ACTIVITY 1 >>
From the passage on e-commerce in Egypt, write out the words from "In Egypt, half" up to and including "idea behind MaxAB.".
ACTIVITY 2 >>
Using the passage on e-commerce in Egypt, state whether each statement agrees with it, answering yes or no and quoting the words that decide it: (a) Credit card issuance in Egypt grows by about 40 per cent each year. (b) Most Egyptians prefer online transactions to face-to-face ones. (c) Egypt has around 10 million credit/debit cardholders.

READING TEXT >>
= Beginning of Section =
The Egyptian market currently has the largest population of internet users in the MENA region. The most populous Arab nation, its internet penetration is projected to hit 53 million in 2019, 8 per cent of which will make regular online transactions. It has been found that a significant chunk of online purchases is in the categories of electronics, entertainment, fashion, and airline tickets. As such, e-commerce is hamstrung with a handful in the market.
First, there’s a low number of credit/debit cardholders – around 10 million. This means, 80 per cent of the e-commerce in the “cradle of civilization” would rather have it the cash-on-delivery way. Regardless, credit card issuance grows annually by about 40 per cent, foretelling the possible decrease of cash dependency. But until the perfect moment comes, e-commerce in Egypt, both in the B2B and B2C sense is challenged – and to a substantial extent, ignored.
In Egypt, half of the e-commerce users find it hard to return products or get a refund. Also, more than half of the nearly 100 million people in the country simply lack the know-how to do so. The main reason why e-commerce is challenged is that most Egyptians prefer face-to-face transactions. This is asides from the fact that Egyptian B2B buyers are affected by a product’s country of origin
B2B Over B2C
While working as the General Manager at Careem, solving the logistic conundrum in the e-commerce sector consumed Belal, initiating the idea behind MaxAB.
= End of Section =
RECORDED INFORMATION >>
= Beginning of Section =
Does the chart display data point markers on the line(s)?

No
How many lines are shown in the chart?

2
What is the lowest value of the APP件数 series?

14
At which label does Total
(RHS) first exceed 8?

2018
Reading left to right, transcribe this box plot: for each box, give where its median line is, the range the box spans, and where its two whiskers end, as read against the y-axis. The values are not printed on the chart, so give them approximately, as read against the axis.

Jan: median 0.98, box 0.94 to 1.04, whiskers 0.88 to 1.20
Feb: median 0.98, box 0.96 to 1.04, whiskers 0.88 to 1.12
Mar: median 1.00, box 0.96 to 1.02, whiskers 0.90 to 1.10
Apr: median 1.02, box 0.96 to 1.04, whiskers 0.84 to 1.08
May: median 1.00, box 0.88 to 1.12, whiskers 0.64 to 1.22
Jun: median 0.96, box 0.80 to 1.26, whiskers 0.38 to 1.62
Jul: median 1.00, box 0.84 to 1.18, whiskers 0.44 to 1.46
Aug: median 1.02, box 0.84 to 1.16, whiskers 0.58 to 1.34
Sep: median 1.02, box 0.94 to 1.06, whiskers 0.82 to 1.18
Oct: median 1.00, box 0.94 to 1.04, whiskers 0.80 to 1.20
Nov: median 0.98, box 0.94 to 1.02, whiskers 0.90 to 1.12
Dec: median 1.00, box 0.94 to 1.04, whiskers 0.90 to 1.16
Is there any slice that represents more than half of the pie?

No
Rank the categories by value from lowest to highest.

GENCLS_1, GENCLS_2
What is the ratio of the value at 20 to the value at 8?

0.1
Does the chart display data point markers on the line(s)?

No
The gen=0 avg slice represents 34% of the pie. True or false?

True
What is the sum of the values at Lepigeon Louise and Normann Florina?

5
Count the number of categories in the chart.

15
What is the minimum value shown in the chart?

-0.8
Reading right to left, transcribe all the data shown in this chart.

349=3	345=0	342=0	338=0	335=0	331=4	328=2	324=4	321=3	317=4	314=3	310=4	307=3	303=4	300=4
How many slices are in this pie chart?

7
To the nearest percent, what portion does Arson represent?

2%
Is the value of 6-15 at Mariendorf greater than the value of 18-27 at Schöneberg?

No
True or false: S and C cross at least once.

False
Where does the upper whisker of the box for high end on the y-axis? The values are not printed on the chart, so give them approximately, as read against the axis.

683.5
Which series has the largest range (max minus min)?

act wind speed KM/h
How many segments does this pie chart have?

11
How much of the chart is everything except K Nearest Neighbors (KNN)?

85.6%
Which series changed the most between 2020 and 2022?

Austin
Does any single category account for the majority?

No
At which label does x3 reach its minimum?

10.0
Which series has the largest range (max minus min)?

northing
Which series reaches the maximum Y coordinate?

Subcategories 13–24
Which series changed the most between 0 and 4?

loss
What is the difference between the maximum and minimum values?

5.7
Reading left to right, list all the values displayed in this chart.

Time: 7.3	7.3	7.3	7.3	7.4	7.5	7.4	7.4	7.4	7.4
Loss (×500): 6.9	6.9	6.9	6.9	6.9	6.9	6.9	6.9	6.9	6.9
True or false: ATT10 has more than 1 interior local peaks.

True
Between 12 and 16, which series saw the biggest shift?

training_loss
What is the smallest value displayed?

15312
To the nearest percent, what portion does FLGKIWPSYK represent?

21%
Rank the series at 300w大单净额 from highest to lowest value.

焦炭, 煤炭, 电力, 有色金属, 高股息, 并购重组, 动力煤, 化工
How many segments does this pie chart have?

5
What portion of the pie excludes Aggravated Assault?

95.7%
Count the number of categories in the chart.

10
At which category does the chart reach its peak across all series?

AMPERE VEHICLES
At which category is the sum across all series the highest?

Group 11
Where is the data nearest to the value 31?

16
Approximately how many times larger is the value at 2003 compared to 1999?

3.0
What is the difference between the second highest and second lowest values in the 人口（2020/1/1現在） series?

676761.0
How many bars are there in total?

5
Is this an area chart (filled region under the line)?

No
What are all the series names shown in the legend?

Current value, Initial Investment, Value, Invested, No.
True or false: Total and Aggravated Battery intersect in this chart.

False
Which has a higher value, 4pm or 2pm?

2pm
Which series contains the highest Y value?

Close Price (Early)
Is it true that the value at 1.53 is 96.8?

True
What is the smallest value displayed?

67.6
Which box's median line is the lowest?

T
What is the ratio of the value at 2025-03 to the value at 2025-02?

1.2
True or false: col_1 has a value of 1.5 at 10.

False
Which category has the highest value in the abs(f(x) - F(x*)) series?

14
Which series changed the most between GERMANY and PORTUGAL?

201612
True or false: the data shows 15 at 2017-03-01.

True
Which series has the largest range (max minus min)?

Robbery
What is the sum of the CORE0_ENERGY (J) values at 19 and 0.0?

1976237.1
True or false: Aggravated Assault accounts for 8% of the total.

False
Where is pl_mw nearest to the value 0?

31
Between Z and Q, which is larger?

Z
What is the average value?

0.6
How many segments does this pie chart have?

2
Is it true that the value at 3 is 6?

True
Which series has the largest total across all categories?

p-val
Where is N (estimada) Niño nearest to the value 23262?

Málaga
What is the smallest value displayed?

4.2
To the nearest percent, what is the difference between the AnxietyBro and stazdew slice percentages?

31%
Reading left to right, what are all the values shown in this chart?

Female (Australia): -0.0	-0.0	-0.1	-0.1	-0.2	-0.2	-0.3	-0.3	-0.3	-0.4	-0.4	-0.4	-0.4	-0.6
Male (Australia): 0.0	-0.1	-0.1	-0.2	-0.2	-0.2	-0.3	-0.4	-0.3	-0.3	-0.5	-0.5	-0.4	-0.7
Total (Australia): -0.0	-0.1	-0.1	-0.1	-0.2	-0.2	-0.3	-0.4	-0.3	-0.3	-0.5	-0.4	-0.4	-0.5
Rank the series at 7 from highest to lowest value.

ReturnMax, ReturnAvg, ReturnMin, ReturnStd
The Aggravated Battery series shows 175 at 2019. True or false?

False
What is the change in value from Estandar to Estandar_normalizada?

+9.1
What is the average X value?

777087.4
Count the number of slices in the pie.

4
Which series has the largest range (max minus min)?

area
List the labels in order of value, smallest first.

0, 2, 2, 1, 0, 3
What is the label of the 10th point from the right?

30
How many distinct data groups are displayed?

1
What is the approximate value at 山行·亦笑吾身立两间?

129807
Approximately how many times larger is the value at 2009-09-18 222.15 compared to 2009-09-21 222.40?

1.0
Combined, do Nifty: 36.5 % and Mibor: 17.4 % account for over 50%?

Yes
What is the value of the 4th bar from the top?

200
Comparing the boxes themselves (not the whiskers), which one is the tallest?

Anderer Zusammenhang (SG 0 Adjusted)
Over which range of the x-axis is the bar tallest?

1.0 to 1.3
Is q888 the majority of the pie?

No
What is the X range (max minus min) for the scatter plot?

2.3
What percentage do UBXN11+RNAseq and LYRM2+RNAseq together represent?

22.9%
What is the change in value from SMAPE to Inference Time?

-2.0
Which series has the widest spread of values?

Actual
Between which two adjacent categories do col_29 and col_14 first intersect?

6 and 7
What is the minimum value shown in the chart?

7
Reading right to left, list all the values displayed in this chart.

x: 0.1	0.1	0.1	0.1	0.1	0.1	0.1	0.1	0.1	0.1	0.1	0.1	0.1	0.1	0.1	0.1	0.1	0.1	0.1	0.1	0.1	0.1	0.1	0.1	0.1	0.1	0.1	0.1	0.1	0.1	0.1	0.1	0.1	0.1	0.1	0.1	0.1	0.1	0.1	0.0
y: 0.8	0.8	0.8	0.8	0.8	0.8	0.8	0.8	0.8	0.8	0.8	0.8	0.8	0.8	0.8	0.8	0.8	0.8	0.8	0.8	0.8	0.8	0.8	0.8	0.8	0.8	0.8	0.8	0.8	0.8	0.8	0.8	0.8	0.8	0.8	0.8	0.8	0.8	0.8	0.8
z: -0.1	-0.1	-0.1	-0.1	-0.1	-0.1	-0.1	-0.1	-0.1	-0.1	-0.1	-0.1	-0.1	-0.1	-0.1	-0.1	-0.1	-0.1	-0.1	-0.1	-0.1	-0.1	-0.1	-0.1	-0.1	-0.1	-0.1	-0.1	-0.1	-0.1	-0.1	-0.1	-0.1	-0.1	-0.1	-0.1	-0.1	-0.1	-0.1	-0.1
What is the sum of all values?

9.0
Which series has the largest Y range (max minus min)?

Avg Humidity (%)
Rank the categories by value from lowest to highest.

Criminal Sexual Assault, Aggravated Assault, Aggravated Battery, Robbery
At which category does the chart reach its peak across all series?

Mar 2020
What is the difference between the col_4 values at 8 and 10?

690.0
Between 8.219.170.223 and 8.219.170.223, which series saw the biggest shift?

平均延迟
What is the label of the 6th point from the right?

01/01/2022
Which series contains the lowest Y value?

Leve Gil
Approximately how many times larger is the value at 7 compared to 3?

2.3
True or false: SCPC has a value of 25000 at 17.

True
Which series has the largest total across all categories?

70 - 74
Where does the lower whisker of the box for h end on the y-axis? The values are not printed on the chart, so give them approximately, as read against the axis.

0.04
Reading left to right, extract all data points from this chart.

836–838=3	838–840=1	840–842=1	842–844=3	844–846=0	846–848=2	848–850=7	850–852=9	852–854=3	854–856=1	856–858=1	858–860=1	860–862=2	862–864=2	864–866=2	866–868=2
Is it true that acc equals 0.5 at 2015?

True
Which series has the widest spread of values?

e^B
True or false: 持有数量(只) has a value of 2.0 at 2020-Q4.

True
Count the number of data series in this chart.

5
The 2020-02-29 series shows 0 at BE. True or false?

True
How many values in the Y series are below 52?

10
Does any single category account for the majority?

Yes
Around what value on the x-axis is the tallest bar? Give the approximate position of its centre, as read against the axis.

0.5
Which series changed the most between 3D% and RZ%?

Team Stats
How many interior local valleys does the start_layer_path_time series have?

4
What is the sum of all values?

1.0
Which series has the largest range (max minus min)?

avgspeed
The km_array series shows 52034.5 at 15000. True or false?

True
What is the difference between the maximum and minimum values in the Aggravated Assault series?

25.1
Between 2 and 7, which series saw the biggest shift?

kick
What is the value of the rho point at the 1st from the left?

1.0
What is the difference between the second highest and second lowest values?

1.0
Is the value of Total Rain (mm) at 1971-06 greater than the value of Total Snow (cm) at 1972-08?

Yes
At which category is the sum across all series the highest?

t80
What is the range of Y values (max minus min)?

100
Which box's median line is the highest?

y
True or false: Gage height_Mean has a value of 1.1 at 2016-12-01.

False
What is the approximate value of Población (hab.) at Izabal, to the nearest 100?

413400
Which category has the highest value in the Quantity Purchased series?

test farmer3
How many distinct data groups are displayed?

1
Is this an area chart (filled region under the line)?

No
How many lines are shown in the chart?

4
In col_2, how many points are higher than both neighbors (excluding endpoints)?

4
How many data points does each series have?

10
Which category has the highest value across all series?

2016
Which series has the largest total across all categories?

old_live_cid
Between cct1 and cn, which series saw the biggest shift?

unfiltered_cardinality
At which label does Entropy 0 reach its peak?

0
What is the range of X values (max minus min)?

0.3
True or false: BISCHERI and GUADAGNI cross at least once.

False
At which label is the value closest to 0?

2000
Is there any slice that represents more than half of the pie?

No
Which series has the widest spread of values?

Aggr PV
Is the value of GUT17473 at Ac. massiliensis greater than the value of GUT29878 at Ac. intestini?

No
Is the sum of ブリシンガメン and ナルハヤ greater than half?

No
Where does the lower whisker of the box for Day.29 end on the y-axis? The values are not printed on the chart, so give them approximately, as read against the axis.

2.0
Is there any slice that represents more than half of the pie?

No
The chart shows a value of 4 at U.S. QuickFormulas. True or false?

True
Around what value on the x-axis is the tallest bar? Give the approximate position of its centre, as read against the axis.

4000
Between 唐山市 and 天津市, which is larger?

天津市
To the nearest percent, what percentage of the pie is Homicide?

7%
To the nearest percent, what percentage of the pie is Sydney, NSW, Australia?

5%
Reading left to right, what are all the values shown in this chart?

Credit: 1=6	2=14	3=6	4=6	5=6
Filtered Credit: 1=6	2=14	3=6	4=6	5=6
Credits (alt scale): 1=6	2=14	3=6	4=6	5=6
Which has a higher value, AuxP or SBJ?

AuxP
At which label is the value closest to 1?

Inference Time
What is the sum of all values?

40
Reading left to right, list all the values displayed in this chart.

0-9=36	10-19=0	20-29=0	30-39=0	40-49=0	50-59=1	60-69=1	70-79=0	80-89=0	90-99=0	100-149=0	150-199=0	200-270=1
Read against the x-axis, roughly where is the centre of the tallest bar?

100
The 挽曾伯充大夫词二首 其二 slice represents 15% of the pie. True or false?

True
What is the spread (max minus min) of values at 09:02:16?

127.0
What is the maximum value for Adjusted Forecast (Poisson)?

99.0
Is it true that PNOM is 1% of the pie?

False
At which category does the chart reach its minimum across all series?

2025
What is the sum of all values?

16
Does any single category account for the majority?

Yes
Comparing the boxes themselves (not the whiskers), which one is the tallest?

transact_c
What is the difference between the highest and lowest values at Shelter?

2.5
= End of Section =
RESPONSE 1 >>
In Egypt, half of the e-commerce users find it hard to return products or get a refund. Also, more than half of the nearly 100 million people in the country simply lack the know-how to do so. The main reason why e-commerce is challenged is that most Egyptians prefer face-to-face transactions. This is asides from the fact that Egyptian B2B buyers are affected by a product’s country of origin
B2B Over B2C
While working as the General Manager at Careem, solving the logistic conundrum in the e-commerce sector consumed Belal, initiating the idea behind MaxAB.

RESPONSE 2 >>
(a) Yes: "credit card issuance grows annually by about 40 per cent"
(b) No: "most Egyptians prefer face-to-face transactions"
(c) Yes: "there’s a low number of credit/debit cardholders – around 10 million"